# Written task A
List every standardized interface or data exchange format that the Visual Library post names.
# Written task B
Set down the part of the Visual Library post that begins at the words "Before I start" and ends after the words "for my employer.".

# Given passage
For more than a year I'm employed by a company called Smantics Kommunikationsmanagement GmbH as a Python developer. The company offers multiple services related to communcation and its management in our modern world. Most of the time I'm working on the server part of a software stack called Visual Library.

The rest of the time I'm allowed to spend on Open Source projects -- up to a quarter of my work hours! In the past weeks I've spent the contingent of open source time on several Python packages I've developed for my employer so far. In the next couple of weeks I will release several projects as Open Source on

Before I start blogging about my work I like to give you an impression what the work is all about. I hope it doesn't sound too much like an advertisment of the software and for my employer.


The Visual Library software stack is used for the digitalization process of bibliographic entities. Bibliographic entities is a technical term that includes a variety of things, including but not limited to books, maps, magazines, news papierrs, photographies, letters, records, charters and many more. The software aids libraries in modeling the entire process. It starts with importing catalogs and metadata, assembling work batches, assigning books to scanners, importing images, quality assurance, text recognition ... The process is much, much more than simply uploading a bunch of images. Really!

Metadata and open interfaces are very important in the world of libraries. Therefore the VLS provides various standarized interfaces and data exchange formats like METS, MODS, SRU, OAI, Epicur, MarcXML, Dublin Core and URN ( just to name a few). We also heavily rely upon XML, open standards and open file formats to guarantee that the data can be read in fifty years or more from now.

# Dataset records

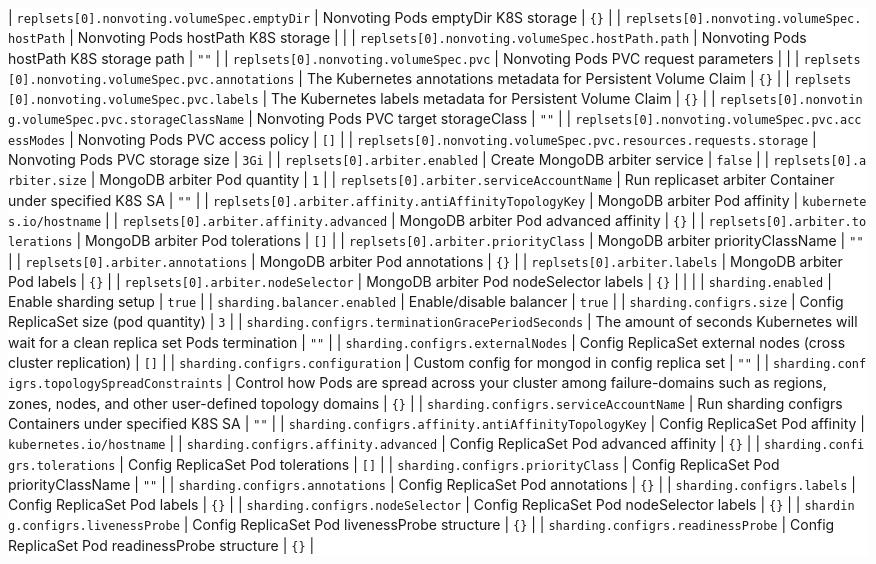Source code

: | `replsets[0].nonvoting.volumeSpec.emptyDir`       | Nonvoting Pods emptyDir K8S storage                  | `{}`                                  |
| `replsets[0].nonvoting.volumeSpec.hostPath`       | Nonvoting Pods hostPath K8S storage                  |                                       |
| `replsets[0].nonvoting.volumeSpec.hostPath.path`  | Nonvoting Pods hostPath K8S storage path             | `""`                                  |
| `replsets[0].nonvoting.volumeSpec.pvc`            | Nonvoting Pods PVC request parameters                |                                       |
| `replsets[0].nonvoting.volumeSpec.pvc.annotations`       | The Kubernetes annotations metadata for Persistent Volume Claim  | `{}`                                  |
| `replsets[0].nonvoting.volumeSpec.pvc.labels`            | The Kubernetes labels metadata for Persistent Volume Claim       | `{}`                                  |
| `replsets[0].nonvoting.volumeSpec.pvc.storageClassName`  | Nonvoting Pods PVC target storageClass        | `""`                                  |
| `replsets[0].nonvoting.volumeSpec.pvc.accessModes`       | Nonvoting Pods PVC access policy              | `[]`                                  |
| `replsets[0].nonvoting.volumeSpec.pvc.resources.requests.storage`    | Nonvoting Pods PVC storage size   | `3Gi`                                 |
| `replsets[0].arbiter.enabled`   | Create MongoDB arbiter service              | `false`                               |
| `replsets[0].arbiter.size`   | MongoDB arbiter Pod quantity              | `1`                                   |
| `replsets[0].arbiter.serviceAccountName`   | Run replicaset arbiter Container under specified K8S SA              | `""`                                  |
| `replsets[0].arbiter.affinity.antiAffinityTopologyKey`   | MongoDB arbiter Pod affinity              | `kubernetes.io/hostname`              |
| `replsets[0].arbiter.affinity.advanced`          | MongoDB arbiter Pod advanced affinity     | `{}`                                  |
| `replsets[0].arbiter.tolerations`     | MongoDB arbiter Pod tolerations                | `[]`                                  |
| `replsets[0].arbiter.priorityClass`   | MongoDB arbiter priorityClassName              | `""`                                  |
| `replsets[0].arbiter.annotations`   | MongoDB arbiter Pod annotations              | `{}`                                  |
| `replsets[0].arbiter.labels`   | MongoDB arbiter Pod labels              | `{}`                                  |
| `replsets[0].arbiter.nodeSelector`   | MongoDB arbiter Pod nodeSelector labels              | `{}`                                  |
| |
| `sharding.enabled`                             | Enable sharding setup   | `true`                                |
| `sharding.balancer.enabled`                    | Enable/disable balancer | `true`                                |
| `sharding.configrs.size`                       | Config ReplicaSet size (pod quantity) | `3`                                   |
| `sharding.configrs.terminationGracePeriodSeconds`  | The amount of seconds Kubernetes will wait for a clean replica set Pods termination  | `""`                                  |
| `sharding.configrs.externalNodes`              | Config ReplicaSet external nodes (cross cluster replication)         | `[]`                                  |
| `sharding.configrs.configuration`              | Custom config for mongod in config replica set | `""`                                  |
| `sharding.configrs.topologySpreadConstraints`  | Control how Pods are spread across your cluster among failure-domains such as regions, zones, nodes, and other user-defined topology domains   | `{}`                                  |
| `sharding.configrs.serviceAccountName`         | Run sharding configrs Containers under specified K8S SA              | `""`                                  |
| `sharding.configrs.affinity.antiAffinityTopologyKey`    | Config ReplicaSet Pod affinity | `kubernetes.io/hostname`              |
| `sharding.configrs.affinity.advanced`           | Config ReplicaSet Pod advanced affinity | `{}`                                  |
| `sharding.configrs.tolerations`                | Config ReplicaSet Pod tolerations       | `[]`                                  |
| `sharding.configrs.priorityClass`              | Config ReplicaSet Pod priorityClassName | `""`                                  |
| `sharding.configrs.annotations`                | Config ReplicaSet Pod annotations | `{}`                                  |
| `sharding.configrs.labels`                     | Config ReplicaSet Pod labels | `{}`                                  |
| `sharding.configrs.nodeSelector`               | Config ReplicaSet Pod nodeSelector labels | `{}`                                  |
| `sharding.configrs.livenessProbe`              | Config ReplicaSet Pod livenessProbe structure | `{}`                                  |
| `sharding.configrs.readinessProbe`             | Config ReplicaSet Pod readinessProbe structure | `{}`                                  |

# Written answer A
METS, MODS, SRU, OAI, Epicur, MarcXML, Dublin Core, URN

# Written answer B
Before I start blogging about my work I like to give you an impression what the work is all about. I hope it doesn't sound too much like an advertisment of the software and for my employer.